The dataset is part of the project: GRESEL-UAM: About GRESEL: AI Generation Results Enriched with Simplified Explanations Based on Linguistic Features (Resultados de Generación de IA Enriquecidos con Explicaciones Simplificadas Basadas en Características Lingüísticas).
This dataset is part of the publication titled "Assessing a Literary RAG System with a Human-Evaluated Synthetic QA Dataset Generated by an LLM: Experiments with Knowledge Graphs," which will be presented in September 2025 in Zaragoza, within the framework of the conference of the Sociedad Española para el Procesamiento del Lenguaje Natural (SEPLN).

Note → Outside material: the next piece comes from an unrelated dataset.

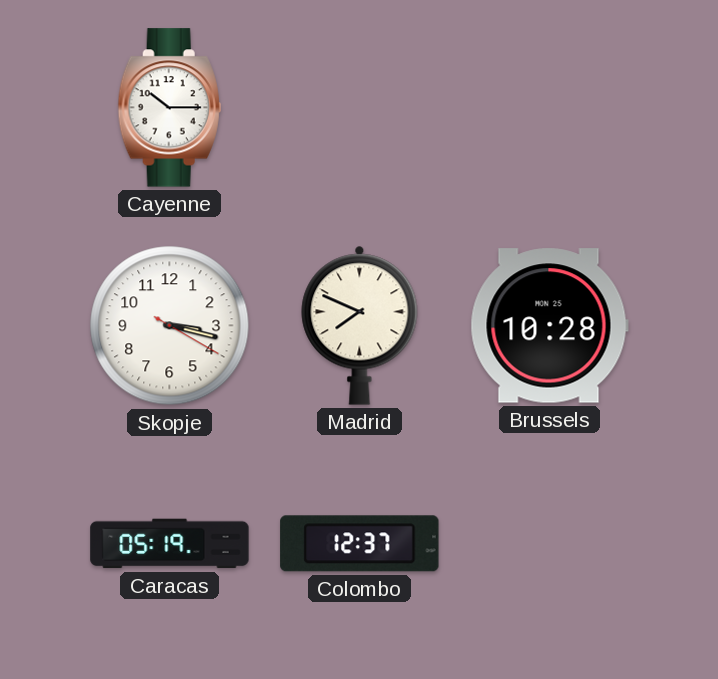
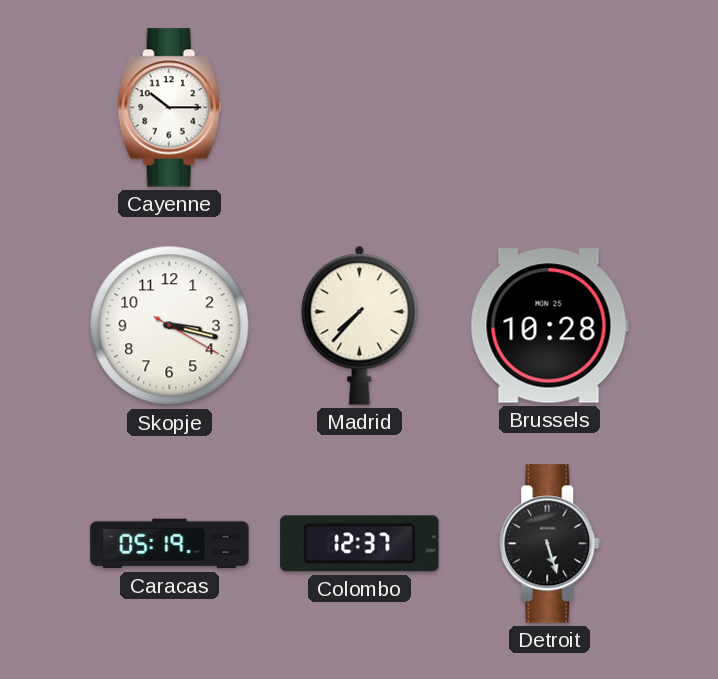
Madrid: 7:49 -> 7:37
Detroit: none -> 5:27
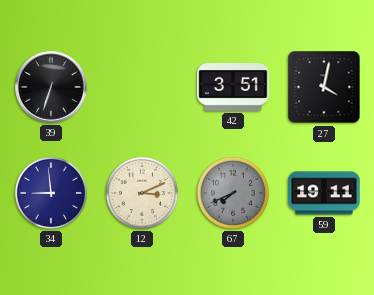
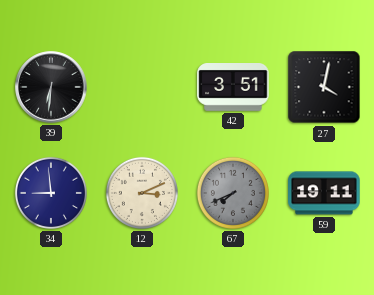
39: 6:33 -> 6:31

The work has already been accepted for publication in SEPLN’s official journal, Procesamiento del Lenguaje Natural.
This dataset consists of the Trafalgar knowledge graph database, based on the novel by Benito Pérez Galdós and implemented in Neo4j. This database is used in the RAG experiments presented in the publication. As a Knowledge Graph (KG), it offers several advantages over conventional RAG approaches (which are explored in the paper). The database structures the text of the novel and links elements such as paragraphs and chapters, as well as named entities like character names, places, and ships. More information about its creation and structure can be found in the methodology section.
This is a neo4j.dump file, which contains an export of the Trafalgar database. This file can be used to replicate the database used in the experiments described in the paper.